# Wolfram Mathematica



## belgacem (Dec 21, 2021)

Is it possible to install theses softs under FreeBSD :
01- Wolfram Mathematica
02- Castem 2000
?


----------



## grahamperrin@ (Dec 22, 2021)

Wolfram Mathematica: Modern Technical Computing









						Solved - FreeBSD 13.0 runs Mathematica 11+ fully GL accelerated / nVidia
					

To date, Wolfram says only RedHat, UBUTNU, Linuxes work.  No google search turns up affirmation Mathematica runs on FreeBSD with accelerated GL.  * I have an nVidia GTX 1050 gaming card.  I installed FreeBSD 13 xorg and linux-c7 and nvidia-driver firefox related packages (no desktop installed...




					forums.freebsd.org


----------



## shkhln (Dec 22, 2021)

grahamperrin said:


> Solved - FreeBSD 13.0 runs Mathematica 11+ fully GL accelerated / nVidia
> 
> 
> To date, Wolfram says only RedHat, UBUTNU, Linuxes work.  No google search turns up affirmation Mathematica runs on FreeBSD with accelerated GL.  * I have an nVidia GTX 1050 gaming card.  I installed FreeBSD 13 xorg and linux-c7 and nvidia-driver firefox related packages (no desktop installed...
> ...


You do realize the author of that thread is most likely _literally_ insane?

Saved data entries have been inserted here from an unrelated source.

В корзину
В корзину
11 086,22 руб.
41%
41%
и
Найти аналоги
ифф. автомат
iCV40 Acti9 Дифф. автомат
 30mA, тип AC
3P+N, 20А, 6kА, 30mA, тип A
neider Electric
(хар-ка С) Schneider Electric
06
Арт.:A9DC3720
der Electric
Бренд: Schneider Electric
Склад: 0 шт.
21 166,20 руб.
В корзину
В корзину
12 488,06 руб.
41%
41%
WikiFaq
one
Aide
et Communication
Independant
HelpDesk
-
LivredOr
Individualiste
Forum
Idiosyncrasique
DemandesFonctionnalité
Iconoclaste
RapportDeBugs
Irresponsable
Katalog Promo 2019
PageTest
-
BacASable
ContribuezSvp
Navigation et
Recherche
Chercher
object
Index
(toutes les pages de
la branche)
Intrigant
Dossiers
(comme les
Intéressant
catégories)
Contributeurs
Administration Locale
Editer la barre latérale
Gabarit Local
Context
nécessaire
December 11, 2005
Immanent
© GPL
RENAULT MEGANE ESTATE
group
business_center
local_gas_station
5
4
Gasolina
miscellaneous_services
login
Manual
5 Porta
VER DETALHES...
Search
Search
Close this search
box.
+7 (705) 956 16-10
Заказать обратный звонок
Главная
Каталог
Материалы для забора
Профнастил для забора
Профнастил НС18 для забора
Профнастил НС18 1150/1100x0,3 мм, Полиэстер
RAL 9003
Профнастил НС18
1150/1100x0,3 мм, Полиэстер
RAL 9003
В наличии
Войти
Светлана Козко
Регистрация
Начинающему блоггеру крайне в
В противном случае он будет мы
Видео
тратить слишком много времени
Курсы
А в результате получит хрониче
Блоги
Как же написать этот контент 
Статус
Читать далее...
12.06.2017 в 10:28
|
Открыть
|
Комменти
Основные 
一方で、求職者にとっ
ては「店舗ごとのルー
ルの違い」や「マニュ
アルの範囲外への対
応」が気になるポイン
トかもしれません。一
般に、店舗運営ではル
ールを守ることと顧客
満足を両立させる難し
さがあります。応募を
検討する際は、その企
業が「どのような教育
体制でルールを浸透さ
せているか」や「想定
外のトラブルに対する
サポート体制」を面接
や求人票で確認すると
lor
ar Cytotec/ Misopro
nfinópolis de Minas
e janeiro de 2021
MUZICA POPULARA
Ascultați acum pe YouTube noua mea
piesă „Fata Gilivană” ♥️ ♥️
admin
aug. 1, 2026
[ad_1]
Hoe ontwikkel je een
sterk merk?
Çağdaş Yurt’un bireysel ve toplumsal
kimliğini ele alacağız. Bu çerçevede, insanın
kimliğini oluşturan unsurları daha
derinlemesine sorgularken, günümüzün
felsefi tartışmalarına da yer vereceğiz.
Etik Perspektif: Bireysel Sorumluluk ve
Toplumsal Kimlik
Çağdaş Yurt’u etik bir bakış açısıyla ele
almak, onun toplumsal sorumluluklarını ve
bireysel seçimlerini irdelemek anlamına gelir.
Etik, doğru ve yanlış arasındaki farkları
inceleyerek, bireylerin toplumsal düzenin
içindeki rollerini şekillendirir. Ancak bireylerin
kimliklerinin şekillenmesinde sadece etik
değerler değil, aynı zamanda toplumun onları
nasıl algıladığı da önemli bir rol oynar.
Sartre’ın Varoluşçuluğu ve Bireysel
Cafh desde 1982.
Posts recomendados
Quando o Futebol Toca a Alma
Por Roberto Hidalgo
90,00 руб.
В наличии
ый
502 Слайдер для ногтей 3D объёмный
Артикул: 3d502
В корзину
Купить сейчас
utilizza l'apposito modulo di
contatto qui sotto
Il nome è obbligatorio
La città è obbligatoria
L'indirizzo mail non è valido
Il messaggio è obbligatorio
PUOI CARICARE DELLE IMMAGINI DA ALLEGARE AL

Don't poke him.


----------



## belgacem (Dec 22, 2021)

shkhln said:


> You do realize the author of that thread is most likely _literally_ insane? Don't poke him.


I am not insane.


----------



## jbo (Dec 22, 2021)

belgacem welcome to the FreeBSD community forums!



belgacem said:


> I am not insane.


That was most likely not addressed towards you but the author of the thread that grahamperrin linked.
shkhln would you care to elaborate?


----------



## shkhln (Dec 22, 2021)

jbodenmann said:


> shkhln would you care to elaborate?


Do I have to? Everything you need is already easily accessible.


----------



## jbo (Dec 22, 2021)

shkhln said:


> Do I have to? Everything you need is already easily accessible.


You certainly don't have to.


----------